» PROBLEM REQUIREMENTS
Instruction for the entries that follow: retype exactly the lines from the line with "right shoulder: (432, 279)" to the line with "right shoulder: (1123, 980)", both included, and omit all others.

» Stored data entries
= = = = = = =
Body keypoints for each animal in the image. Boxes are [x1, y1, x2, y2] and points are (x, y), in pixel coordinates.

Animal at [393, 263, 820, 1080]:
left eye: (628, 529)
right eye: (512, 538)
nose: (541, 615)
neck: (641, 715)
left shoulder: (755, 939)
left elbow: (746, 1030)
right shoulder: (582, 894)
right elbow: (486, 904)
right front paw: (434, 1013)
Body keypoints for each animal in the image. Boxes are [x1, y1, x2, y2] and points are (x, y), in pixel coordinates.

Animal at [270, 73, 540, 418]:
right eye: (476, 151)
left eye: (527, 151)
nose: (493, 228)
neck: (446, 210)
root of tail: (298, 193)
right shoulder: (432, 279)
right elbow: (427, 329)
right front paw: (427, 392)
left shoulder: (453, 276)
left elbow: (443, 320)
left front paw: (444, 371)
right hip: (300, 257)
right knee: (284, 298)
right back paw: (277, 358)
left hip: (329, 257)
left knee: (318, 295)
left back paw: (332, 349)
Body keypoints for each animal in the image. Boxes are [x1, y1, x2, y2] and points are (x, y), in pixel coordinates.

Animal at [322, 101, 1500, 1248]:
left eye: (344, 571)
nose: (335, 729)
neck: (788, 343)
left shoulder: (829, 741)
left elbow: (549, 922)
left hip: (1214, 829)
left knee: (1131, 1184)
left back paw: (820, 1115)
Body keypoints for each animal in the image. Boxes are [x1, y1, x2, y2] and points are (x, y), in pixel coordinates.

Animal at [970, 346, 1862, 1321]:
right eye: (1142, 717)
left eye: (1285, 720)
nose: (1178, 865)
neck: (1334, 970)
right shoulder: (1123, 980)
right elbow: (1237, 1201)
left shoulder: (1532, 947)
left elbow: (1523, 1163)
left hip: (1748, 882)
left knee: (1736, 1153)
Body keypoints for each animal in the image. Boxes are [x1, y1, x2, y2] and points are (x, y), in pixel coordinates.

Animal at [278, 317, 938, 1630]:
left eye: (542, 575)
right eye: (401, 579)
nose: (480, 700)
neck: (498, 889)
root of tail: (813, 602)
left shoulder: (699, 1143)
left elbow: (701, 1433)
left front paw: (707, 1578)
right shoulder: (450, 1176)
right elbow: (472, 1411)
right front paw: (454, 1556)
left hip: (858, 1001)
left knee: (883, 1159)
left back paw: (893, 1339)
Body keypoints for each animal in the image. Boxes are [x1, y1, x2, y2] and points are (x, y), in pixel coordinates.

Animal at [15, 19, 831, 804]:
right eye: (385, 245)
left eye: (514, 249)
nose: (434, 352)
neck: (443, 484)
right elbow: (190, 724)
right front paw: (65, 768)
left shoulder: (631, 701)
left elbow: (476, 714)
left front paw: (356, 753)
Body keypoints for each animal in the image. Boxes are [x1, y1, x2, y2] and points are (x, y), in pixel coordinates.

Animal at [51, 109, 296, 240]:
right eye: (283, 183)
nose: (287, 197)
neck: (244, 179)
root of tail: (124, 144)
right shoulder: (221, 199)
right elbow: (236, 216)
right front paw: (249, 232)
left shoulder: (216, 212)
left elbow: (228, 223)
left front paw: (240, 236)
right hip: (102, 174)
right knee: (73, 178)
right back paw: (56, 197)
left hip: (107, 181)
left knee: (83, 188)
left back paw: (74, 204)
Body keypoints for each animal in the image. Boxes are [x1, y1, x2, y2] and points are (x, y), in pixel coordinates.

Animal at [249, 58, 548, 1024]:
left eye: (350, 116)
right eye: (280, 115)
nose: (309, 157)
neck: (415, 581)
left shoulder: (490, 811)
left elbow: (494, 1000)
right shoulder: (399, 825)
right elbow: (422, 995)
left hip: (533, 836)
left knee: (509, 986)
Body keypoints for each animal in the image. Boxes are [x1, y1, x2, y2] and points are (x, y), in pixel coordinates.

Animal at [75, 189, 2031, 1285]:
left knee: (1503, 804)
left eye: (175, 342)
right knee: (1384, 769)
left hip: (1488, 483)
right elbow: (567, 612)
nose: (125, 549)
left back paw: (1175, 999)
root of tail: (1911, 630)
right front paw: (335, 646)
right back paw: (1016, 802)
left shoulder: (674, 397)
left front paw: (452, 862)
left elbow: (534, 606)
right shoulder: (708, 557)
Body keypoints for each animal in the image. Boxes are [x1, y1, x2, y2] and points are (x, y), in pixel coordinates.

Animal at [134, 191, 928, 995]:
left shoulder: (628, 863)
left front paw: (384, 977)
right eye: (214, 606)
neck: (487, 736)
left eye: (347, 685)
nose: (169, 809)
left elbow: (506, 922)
= = = = = = =
» SOLUTION TO THE EXERCISE
right shoulder: (432, 279)
right elbow: (427, 329)
right front paw: (427, 392)
left shoulder: (453, 276)
left elbow: (443, 320)
left front paw: (444, 371)
right hip: (300, 257)
right knee: (284, 298)
right back paw: (277, 358)
left hip: (329, 257)
left knee: (318, 295)
left back paw: (332, 349)
Body keypoints for each animal in the image. Boxes are [x1, y1, x2, y2] and points are (x, y), in pixel coordinates.

Animal at [322, 101, 1500, 1248]:
left eye: (344, 571)
nose: (335, 729)
neck: (788, 343)
left shoulder: (829, 741)
left elbow: (549, 922)
left hip: (1214, 829)
left knee: (1131, 1184)
left back paw: (820, 1115)
Body keypoints for each animal in the image. Boxes are [x1, y1, x2, y2] and points are (x, y), in pixel coordinates.

Animal at [970, 346, 1862, 1321]:
right eye: (1142, 717)
left eye: (1285, 720)
nose: (1178, 865)
neck: (1334, 970)
right shoulder: (1123, 980)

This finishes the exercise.